In this case, the New York Times itself previously reported their false claim was, in fact, false. Thus, the New York Times as an institution certainly knew it was false, and any NYT "journalist" "reporting" at a later date could (and should) just check the NYT archive to verify whether this claim was true or false.
Note: Reading the case, it appears that courts have imposed even further hurdles to find major media companies guilty of liable-- you can't just prove the institution as a whole knew the claim was false or was likely to be false. You also have to prove the specific individual working for that media company knew the claim was false or was likely to be false.

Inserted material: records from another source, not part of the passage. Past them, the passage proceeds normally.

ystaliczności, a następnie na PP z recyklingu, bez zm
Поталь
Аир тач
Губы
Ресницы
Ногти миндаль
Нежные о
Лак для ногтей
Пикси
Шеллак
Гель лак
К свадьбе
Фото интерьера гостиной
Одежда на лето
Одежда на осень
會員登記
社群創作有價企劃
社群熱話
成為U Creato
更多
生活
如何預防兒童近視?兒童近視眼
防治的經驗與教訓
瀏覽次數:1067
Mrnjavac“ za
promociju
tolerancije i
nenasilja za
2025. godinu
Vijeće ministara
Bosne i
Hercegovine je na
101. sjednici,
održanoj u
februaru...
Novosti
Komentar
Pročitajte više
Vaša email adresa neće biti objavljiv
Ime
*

The biased Hawaiian judge created a weird new procedure in which he conducted his own "evidentiary review" during the trial and took the case out of the jury's hands, saying that he had decided, on his own, that, as a "matter of law," the Republican Loses and the Democrats Win, the way Satan demands it to be.
The Second Circuit Court of Appeals has now reversed this jackass opinion, and reinstated the lawsuit.

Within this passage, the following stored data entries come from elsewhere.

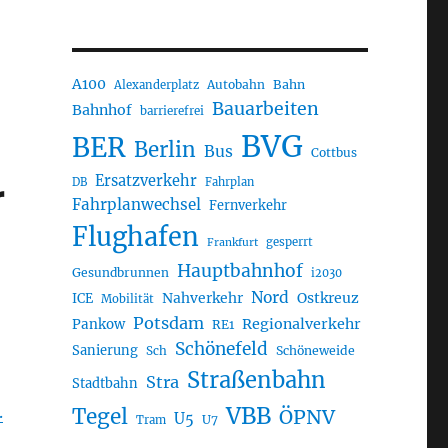
A100
Autobahn
Bahn
Alexanderplatz
Bauarbeiten
Bahnhof
barrierefrei
BVG
BER
Berlin
Bus
Cottbus
Ersatzverkehr
r
DB
Fahrplan
Fahrplanwechsel
Fernverkehr
Flughafen
gesperrt
Frankfurt
Hauptbahnhof
Gesundbrunnen
i2030
Nord
Nahverkehr
Ostkreuz
ICE
Mobilität
Potsdam
Regionalverkehr
Pankow
RE1
Schönefeld
Sanierung
Sch
Schöneweide
Straßenbahn
Stra
Stadtbahn
.
VBB
Tegel
ÖPNV
U5
U7
Tram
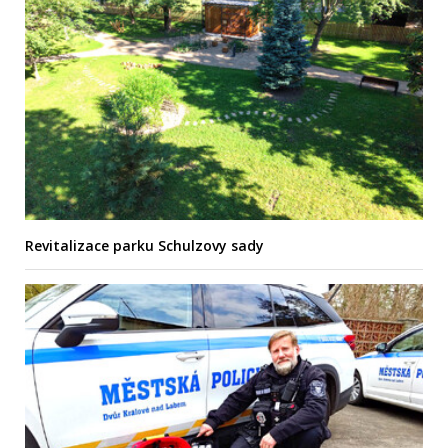
Revitalizace parku Schulzovy sady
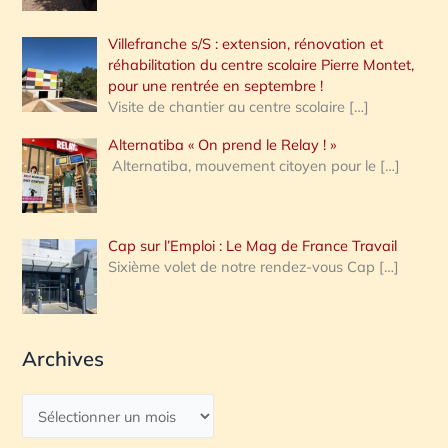
Villefranche s/S : extension, rénovation et
réhabilitation du centre scolaire Pierre Montet,
pour une rentrée en septembre !
Visite de chantier au centre scolaire
[…]
Alternatiba « On prend le Relay ! »
Alternatiba, mouvement citoyen pour le
[…]
Cap sur l’Emploi : Le Mag de France Travail
Sixième volet de notre rendez-vous Cap
[…]
Archives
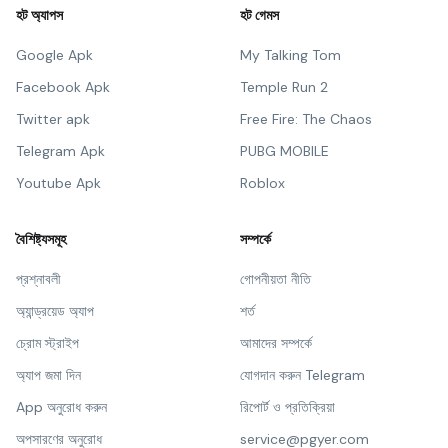
হট অ্যাপস
হট গেমস
Google Apk
My Talking Tom
Facebook Apk
Temple Run 2
Twitter apk
Free Fire: The Chaos
Telegram Apk
PUBG MOBILE
Youtube Apk
Roblox
বৈশিষ্ট্যসমূহ
সম্পর্কে
প্রশ্নাবলী
গোপনীয়তা নীতি
অ্যান্ড্রয়েড অ্যাপ
শর্ত
চ্রোম স্ট্রাইপ
আমাদের সম্পর্কে
অ্যাপ জমা দিন
যোগদান করুন Telegram
App অনুরোধ করুন
রিপোর্ট ও প্রতিক্রিয়া
অপসারণের অনুরোধ
service@pgyer.com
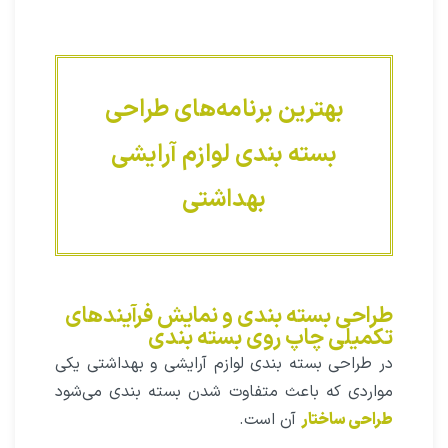
روش‌های جلوگیری از تقلب در بسته‌ بندی
دارویی
بهترین برنامه‌های طراحی
بسته بندی لوازم آرایشی
بهداشتی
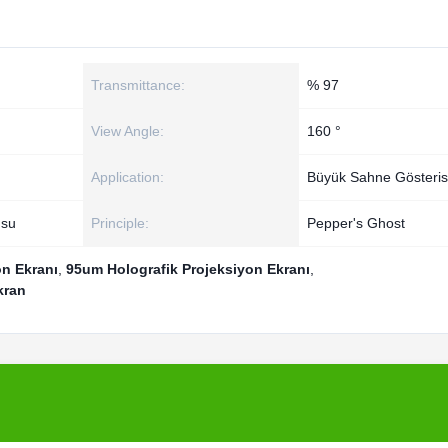
Transmittance:
% 97
View Angle:
160 °
Application:
Büyük Sahne Gösteris
usu
Principle:
Pepper's Ghost
on Ekranı
,
95um Holografik Projeksiyon Ekranı
,
kran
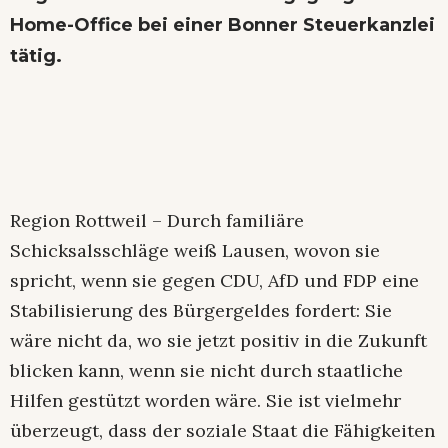
Home-Office bei einer Bonner Steuerkanzlei
tätig.
Region Rottweil – Durch familiäre
Schicksalsschläge weiß Lausen, wovon sie
spricht, wenn sie gegen CDU, AfD und FDP eine
Stabilisierung des Bürgergeldes fordert: Sie
wäre nicht da, wo sie jetzt positiv in die Zukunft
blicken kann, wenn sie nicht durch staatliche
Hilfen gestützt worden wäre. Sie ist vielmehr
überzeugt, dass der soziale Staat die Fähigkeiten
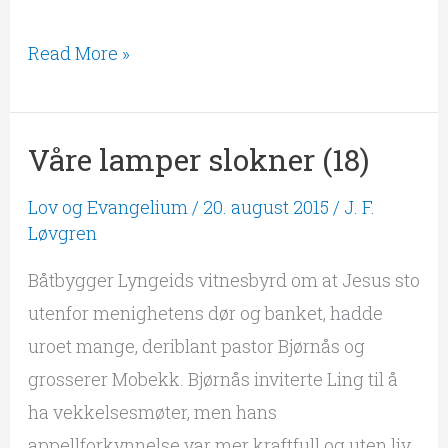
Read More »
Våre lamper slokner (18)
Våre
lamper
Lov og Evangelium
/
20. august 2015
/
J. F.
slokner
Løvgren
(18)
Båtbygger Lyngeids vitnesbyrd om at Jesus sto
utenfor menighetens dør og banket, hadde
uroet mange, deriblant pastor Bjørnås og
grosserer Mobekk. Bjørnås inviterte Ling til å
ha vekkelsesmøter, men hans
appellforkynnelse var mer kraftfull og uten liv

Sarah Palin Scores New Trial in N.Y. Times Defamation Case
Sarah Palin's defamation lawsuit against the New York Times over an editorial linking Palin to the shooting of Gabrielle Giffords was revived on Wednesday.
Several "major issues" during Palin's unsuccessful 2022 federal trial in Manhattan "impugn the reliability of that verdict," the Second Circuit said.

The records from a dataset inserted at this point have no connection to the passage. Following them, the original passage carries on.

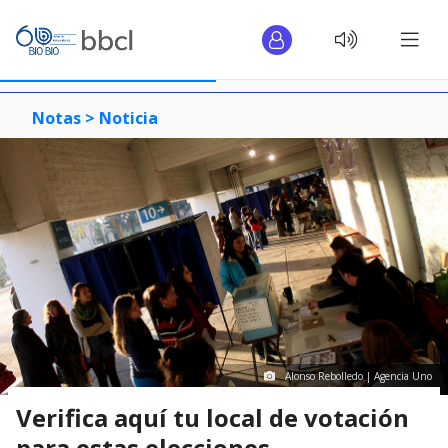
Notas >
Noticia
Alonso Rebolledo | Agencia Uno
Verifica aquí tu local de votación
para estas elecciones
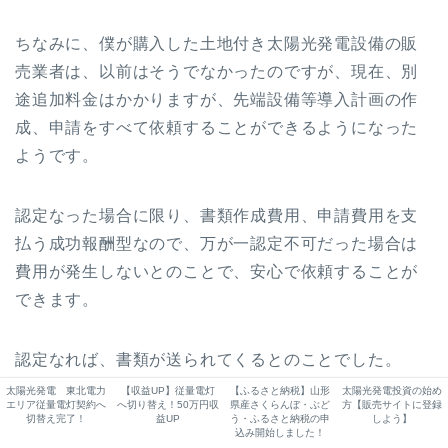
ちなみに、僕が購入した土地付き太陽光発電設備の販
売業者は、以前はそうでなかったのですが、現在、別
途追加料金はかかりますが、先端設備等導入計画の作
成、申請をすべて依頼することができるようになった
ようです。
認定なった場合に限り、書類作成費用、申請費用を支
払う成功報酬型なので、万が一認定不可だった場合は
費用が発生しないとのことで、安心で依頼することが
できます。
認定なれば、書類が送られてくるとのことでした。
太陽光発電 東北電力
【収益UP】従量電灯
【ふるさと納税】山形
太陽光発電投資の始め
エリア従量電灯契約へ
へ切り替え！50万円収
県産さくらんぼ・ぶど
方【販売サイトに登録
切替え完了！
益UP
う・ふるさと納税の申
しよう】
込み開始しました！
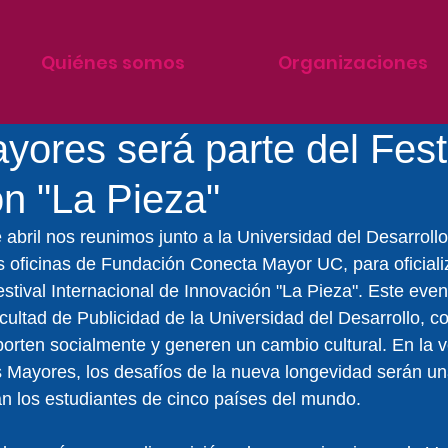
Quiénes somos
Organizaciones
ores será parte del Fest
n "La Pieza"
 abril nos reunimos junto a la Universidad del Desarroll
s oficinas de Fundación Conecta Mayor UC, para oficiali
estival Internacional de Innovación "La Pieza". Este even
ultad de Publicidad de la Universidad del Desarrollo, con
orten socialmente y generen un cambio cultural. En la v
 Mayores, los desafíos de la nueva longevidad serán un
n los estudiantes de cinco países del mundo.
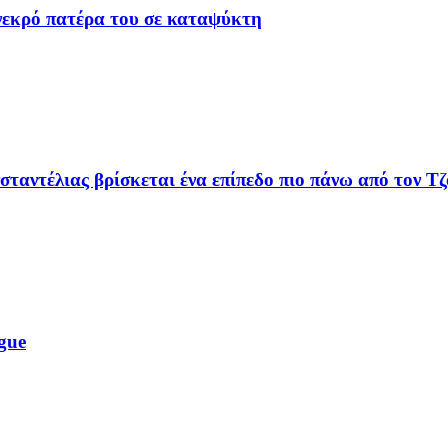
 νεκρό πατέρα του σε καταψύκτη
ταντέλιας βρίσκεται ένα επίπεδο πιο πάνω από τον Τ
gue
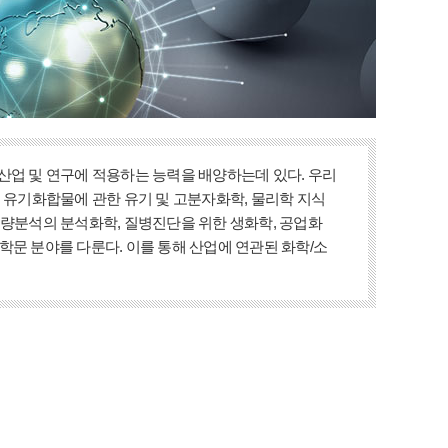
산업 및 연구에 적용하는 능력을 배양하는데 있다. 우리
 유기화합물에 관한 유기 및 고분자화학, 물리학 지식
정량분석의 분석화학, 질병진단을 위한 생화학, 공업화
 학문 분야를 다룬다. 이를 통해 산업에 연관된 화학/소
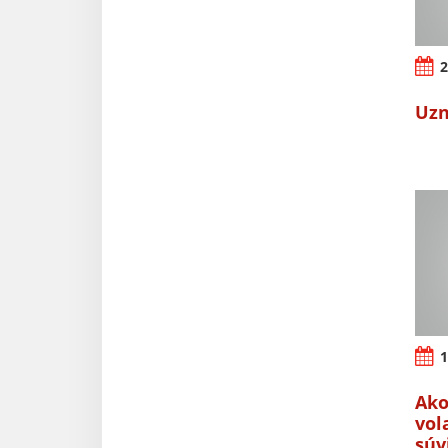
2
Uzn
1
Ako
vol
súv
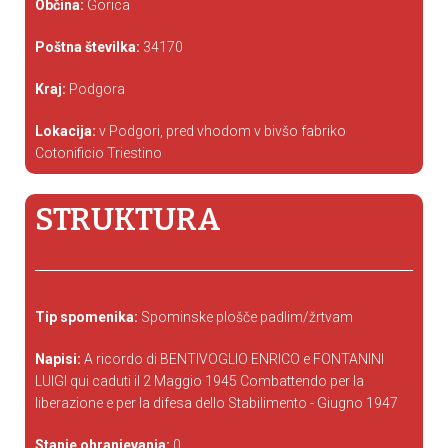
Občina:
Gorica
Poštna številka:
34170
Kraj:
Podgora
Lokacija:
v Podgori, pred vhodom v bivšo fabriko
Cotonificio Triestino
STRUKTURA
Tip spomenika:
Spominske plošče padlim/žrtvam
Napisi:
A ricordo di BENTIVOGLIO ENRICO e FONTANINI
LUIGI qui caduti il 2 Maggio 1945 Combattendo per la
liberazione e per la difesa dello Stabilimento - Giugno 1947
Stanje ohranjevanja:
0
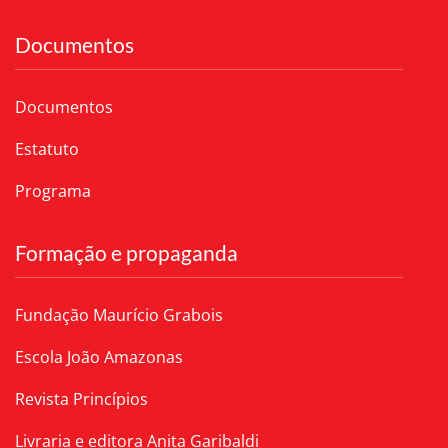
Documentos
Documentos
Estatuto
Programa
Formação e propaganda
Fundação Maurício Grabois
Escola João Amazonas
Revista Princípios
Livraria e editora Anita Garibaldi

While the jury was deliberating, US District Court Judge Jed S. Rakoff tossed the case, saying that "as a matter of law," the news outlet wasn't liable.
That ruling "improperly intruded on the province of the jury by making credibility determinations," Judge John M. Walker Jr., of the US Court of Appeals for the Second Circuit, said Wednesday.
Rakoff didn't inform the jury of his decision, but Bloomberg News reported that several jurors deliberating in the case learned from smart-phone push notifications that the judge had said he would rule in favor of the Times.
The trial was also marred by improperly excluded evidence and inaccurate jury instructions, the Second Circuit said.
...
The Second Circuit vacated the jury verdict finding the Times wasn't liable and vacated the district court's separate ruling dismissing the case. In vacating Rakoff's ruling, the Second Circuit said there's a sufficient evidentiary basis for a reasonable jury to find for Palin on the question of actual malice.
By the way: this biased, corrupt judge first dismissed the case on a 12(1)(b) motion, then, when that was reversed, he engineered this new way to dismiss the case, again.
And now he's reversed. Again.
Say, maybe it's time to take him off this case, huh?
And off the bench, too?
Charles Glasser writes at Instapundit:
I've been before the trial judge in the past, and although I have deep respect for him, he played fast and loose with several procedural matters, and contrary to law, held an "evidentiary hearing" at the motion to dismiss stage. A real no-no.
Did the court demand that a different judge take this case, rather than the one who has time and time again twisted the law to deny justice to Sarah Palin?
Of course not:
We do not find it necessary to remand the case to a different district judge.